Anne started from the sound unhaunted sleep of youth conscious that some one had entered her room and stood by her bed. It proved to be a grinning barefoot coloured maid with coffee, rolls, and a plate of luscious fruit. Anne's untuned ear could make little of the girl's voluble replies to her questions, for the West Indian negroes used one gender only, and made a limited vocabulary cover all demands. But she gathered that it was about half-past-five o'clock, and that the loud bell ringing in the distance informed the world of Nevis that it was market day in Charlestown.

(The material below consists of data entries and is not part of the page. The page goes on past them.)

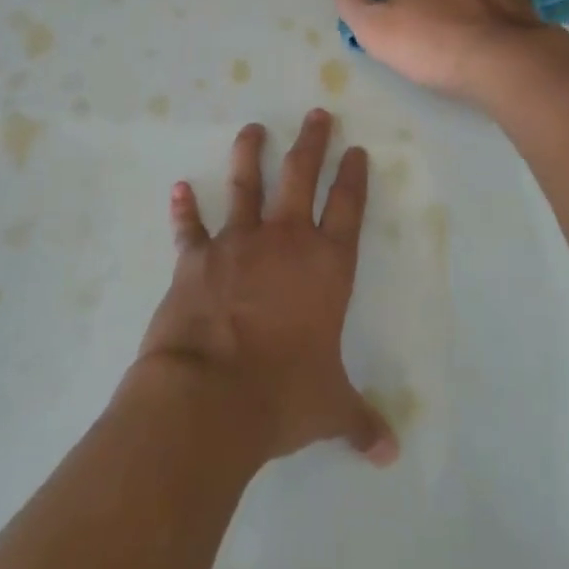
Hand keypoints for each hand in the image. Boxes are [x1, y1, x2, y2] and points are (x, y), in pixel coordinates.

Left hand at [135, 109, 398, 466]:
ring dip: (249, 154)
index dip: (354, 177)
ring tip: (253, 127)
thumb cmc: (281, 395)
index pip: (348, 209)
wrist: (209, 396)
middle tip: (317, 113)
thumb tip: (390, 454)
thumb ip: (359, 422)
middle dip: (312, 143)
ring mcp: (237, 243)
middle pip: (301, 177)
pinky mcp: (196, 257)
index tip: (357, 150)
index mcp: (325, 267)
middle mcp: (285, 242)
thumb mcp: (330, 409)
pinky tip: (178, 187)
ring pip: (246, 185)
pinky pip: (190, 226)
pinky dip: (183, 208)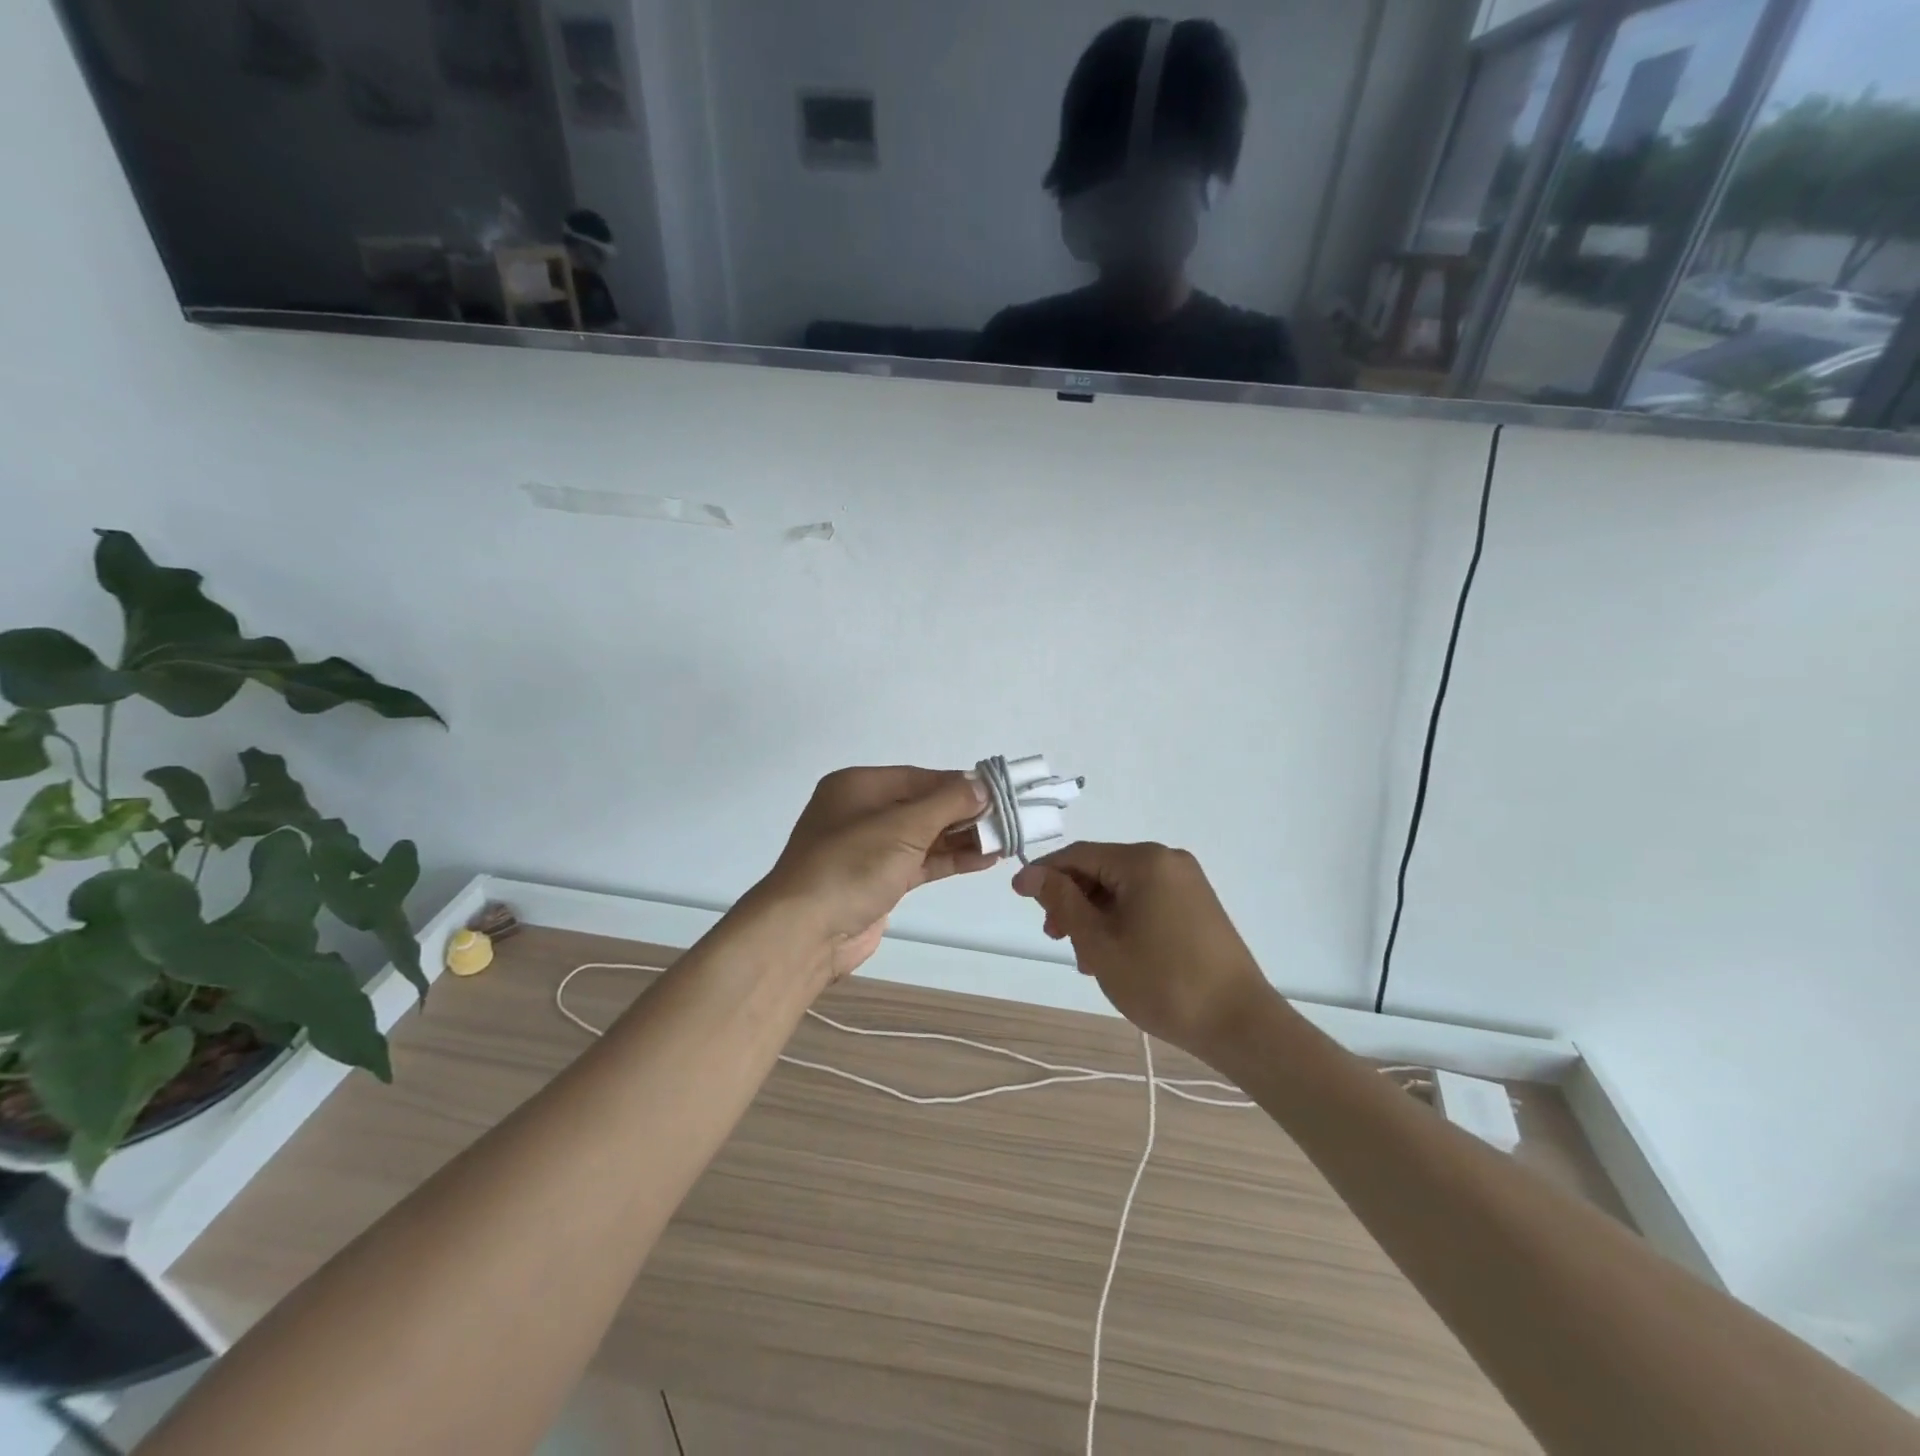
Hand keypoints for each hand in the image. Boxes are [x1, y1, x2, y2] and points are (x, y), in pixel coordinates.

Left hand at [756, 766, 996, 979]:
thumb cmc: (851, 865)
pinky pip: (920, 862)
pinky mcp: (879, 881)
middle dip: (964, 813)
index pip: (920, 778)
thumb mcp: (903, 826)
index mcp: (859, 787)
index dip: (959, 785)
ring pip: (924, 836)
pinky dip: (949, 859)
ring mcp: (869, 849)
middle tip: (1008, 819)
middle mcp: (862, 812)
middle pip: (923, 805)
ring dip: (962, 838)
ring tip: (1005, 840)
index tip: (998, 793)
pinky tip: (983, 860)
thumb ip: (946, 803)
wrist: (805, 932)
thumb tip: (981, 785)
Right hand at [1012, 842, 1271, 1058]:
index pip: (1079, 855)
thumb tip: (1034, 874)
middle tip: (1054, 937)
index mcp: (1144, 861)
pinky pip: (1146, 900)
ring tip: (1082, 956)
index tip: (1016, 894)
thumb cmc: (1161, 981)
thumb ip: (1063, 902)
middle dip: (1071, 899)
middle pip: (1101, 869)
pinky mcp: (1197, 905)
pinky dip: (1121, 919)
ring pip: (1122, 888)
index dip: (1044, 873)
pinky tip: (1112, 953)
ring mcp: (1187, 882)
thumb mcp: (1100, 942)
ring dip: (1094, 914)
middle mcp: (1167, 860)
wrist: (1239, 1023)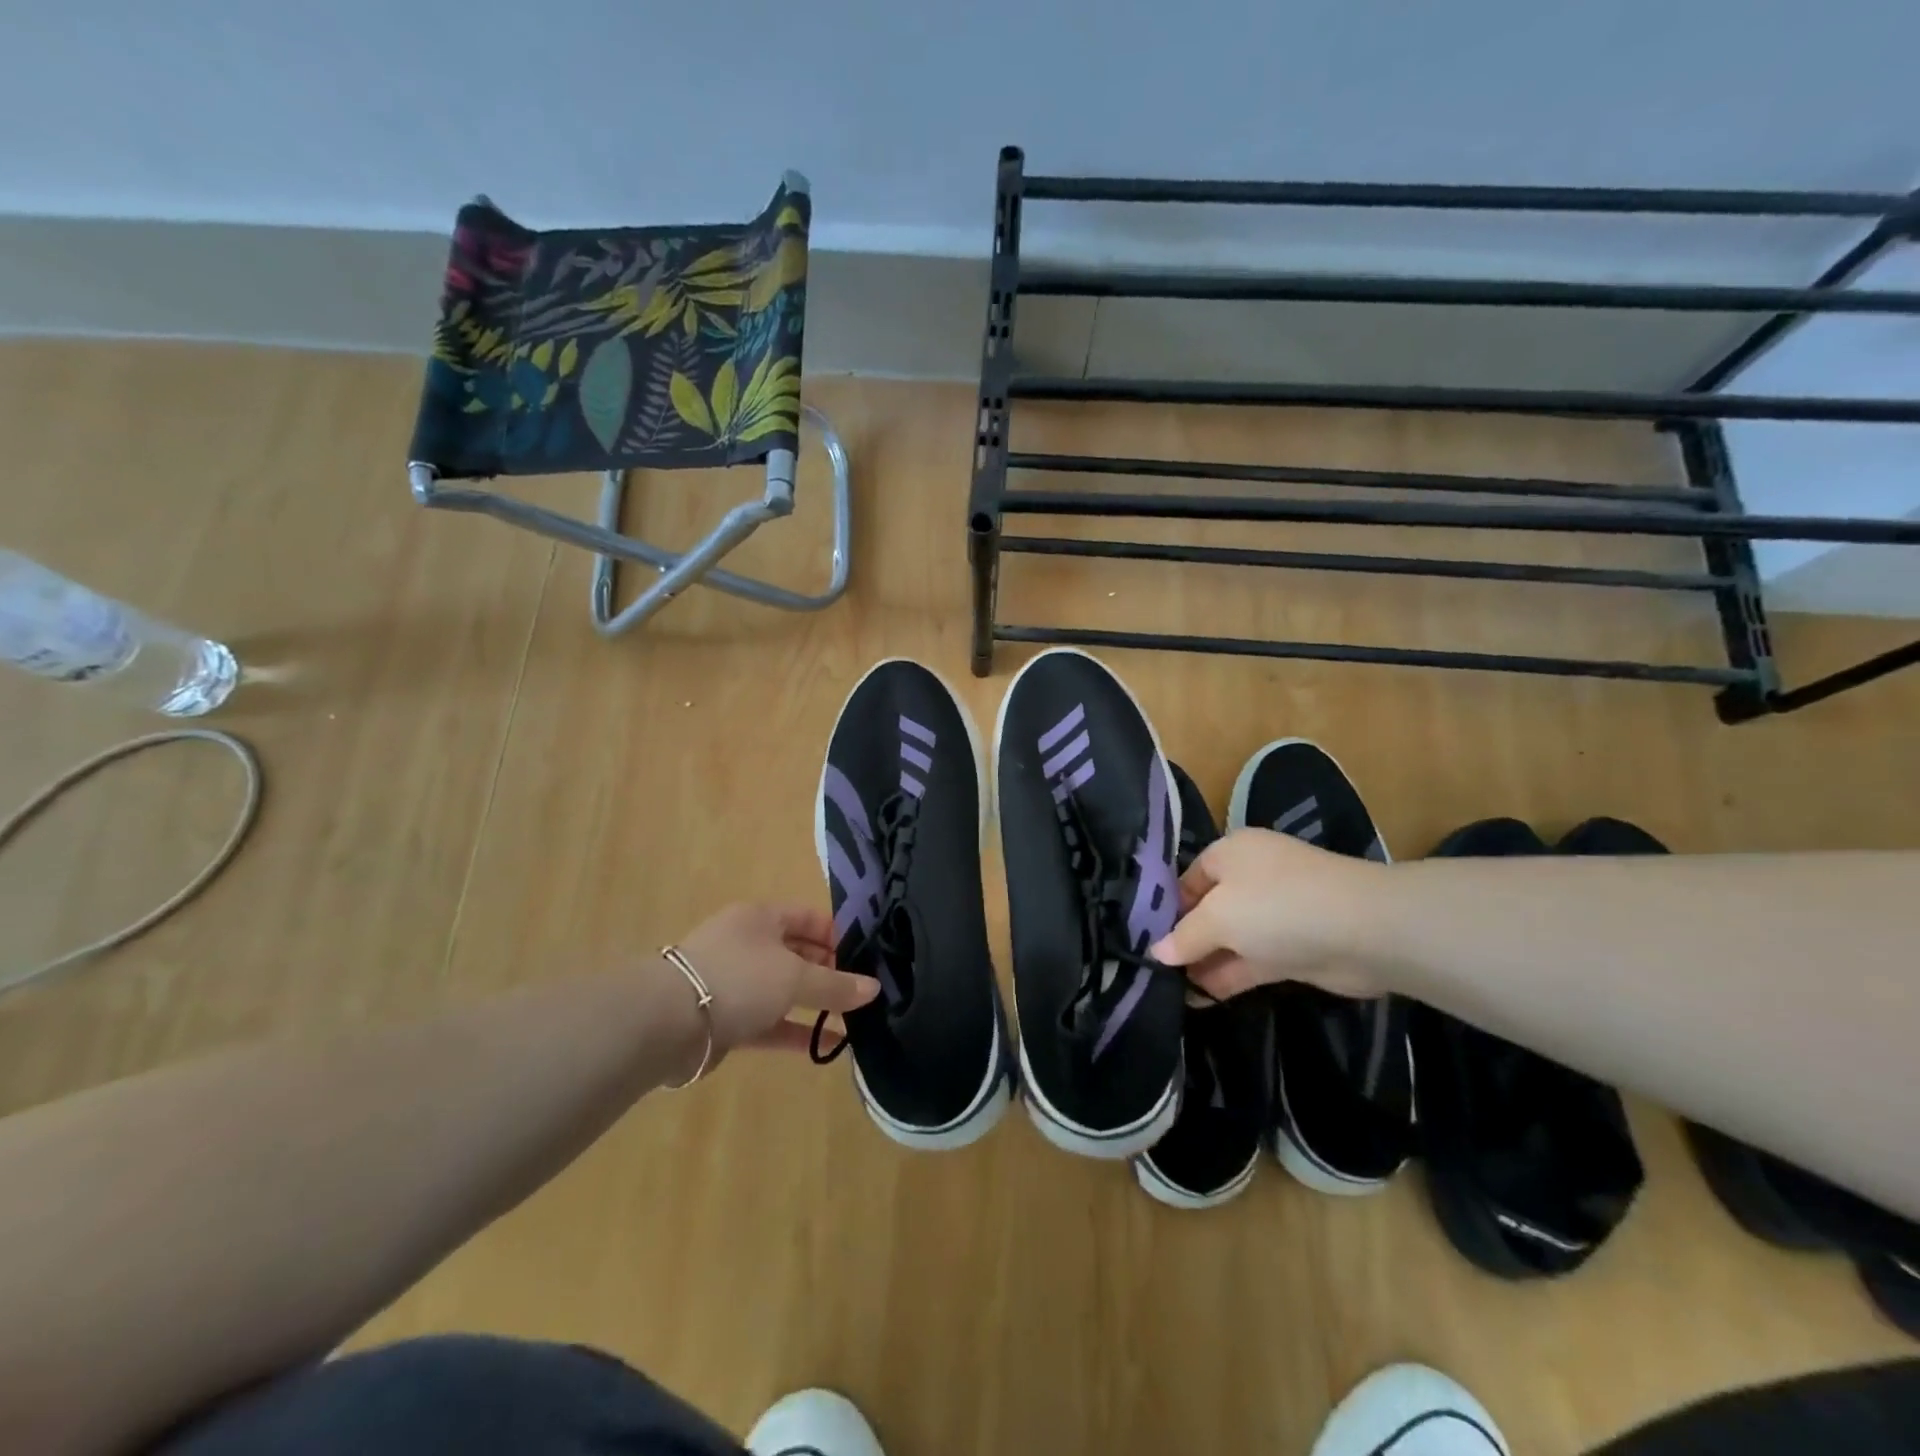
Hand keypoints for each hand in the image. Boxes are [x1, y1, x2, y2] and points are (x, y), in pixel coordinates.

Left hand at [671, 902, 878, 1062]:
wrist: (666, 1022)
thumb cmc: (738, 979)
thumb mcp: (795, 977)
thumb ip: (836, 985)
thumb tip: (874, 988)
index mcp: (760, 919)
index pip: (807, 918)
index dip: (837, 934)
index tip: (865, 955)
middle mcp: (747, 945)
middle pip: (797, 953)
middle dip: (829, 971)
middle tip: (863, 990)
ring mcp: (735, 984)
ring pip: (784, 991)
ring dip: (815, 1004)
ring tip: (854, 1018)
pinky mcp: (727, 1021)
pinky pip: (771, 1023)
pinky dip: (797, 1031)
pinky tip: (831, 1045)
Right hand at [1149, 828, 1389, 999]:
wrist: (1364, 931)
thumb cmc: (1277, 906)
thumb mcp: (1218, 917)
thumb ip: (1185, 937)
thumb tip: (1157, 952)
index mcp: (1230, 854)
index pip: (1187, 879)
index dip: (1164, 909)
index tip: (1143, 940)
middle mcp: (1250, 878)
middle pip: (1207, 910)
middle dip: (1183, 939)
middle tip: (1151, 971)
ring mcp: (1274, 915)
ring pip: (1229, 939)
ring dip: (1203, 963)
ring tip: (1168, 990)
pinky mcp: (1292, 949)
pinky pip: (1250, 961)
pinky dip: (1227, 977)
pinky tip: (1200, 999)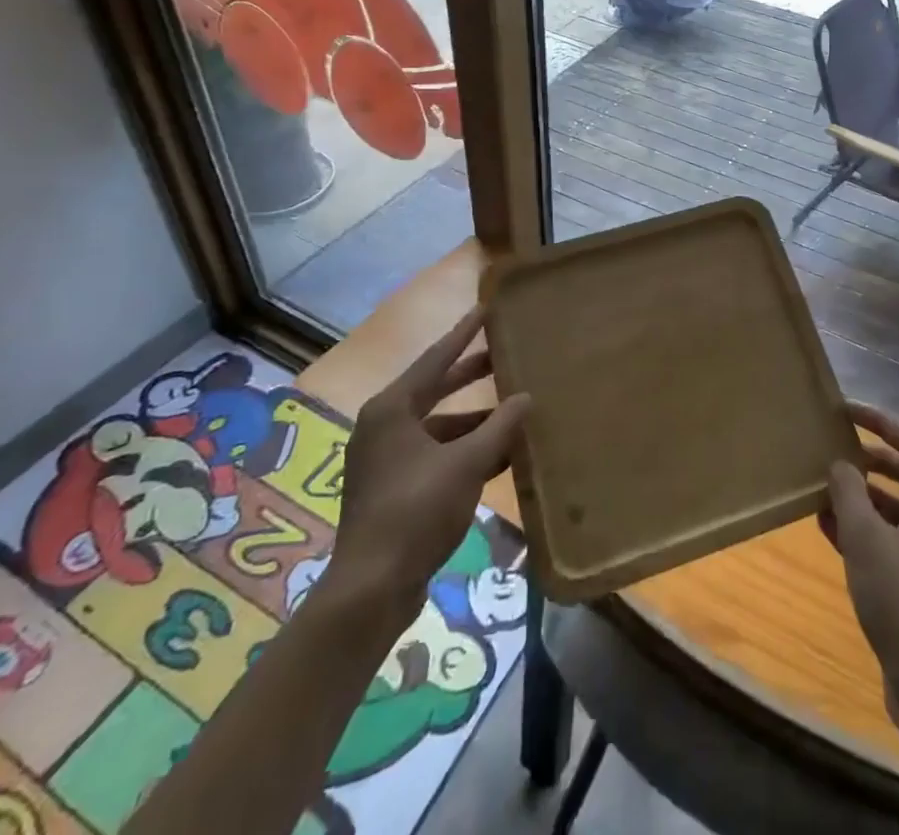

She had been shown the baths the day before and ran down-stairs to the great stone tanks, enjoyed her swim in the sea water quite alone, and returned to her room happy and normal, not a dream lingering in her brain. As she dressed herself she longed for one of those old frocks in which she had taken comfort at Warkworth, but even had not all her ancient wardrobe been diplomatically presented by Mrs. Nunn to the servants of their London lodging, she knew that it was due to her aunt that she present herself at breakfast attired as a young lady of the first fashion. She therefore accommodated herself to a white Indian muslin ruffled to the waist and sweeping the ground all round. The bodice was long and tight, exposing the neck, which Anne covered with a white silk scarf. She put on her second best bonnet, trimmed with lilac flowers instead of feathers, the scoop filled with blonde and mull, and tied under the chin with lilac ribbons. Her waist, encircled by a lilac sash of soft India silk looked no more than eighteen inches round, and she surveyed herself with some complacency, feeling even reconciled to the curls, as they modified the severity of her brow and profile, bringing both into closer harmony with her full mouth and throat.

"But what's the use?" she thought, with a whimsical sigh. "I mean never to marry, so men cannot interest me, and it would be the very irony of fate to make a favourable impression on a poet we wot of. So, it all comes to this: I look my best to gratify the vanity of my aunt. Well, let it pass."

She drew on her gloves and ran down-stairs, meeting no one. As she left the hotel and stood for a few moments on the upper terrace she forgot the discomforts of fashion The packet had arrived late in the afternoon, there had been too much bustle to admit of observing the island in detail, even had the hour been favourable, but this morning it burst upon her in all its beauty.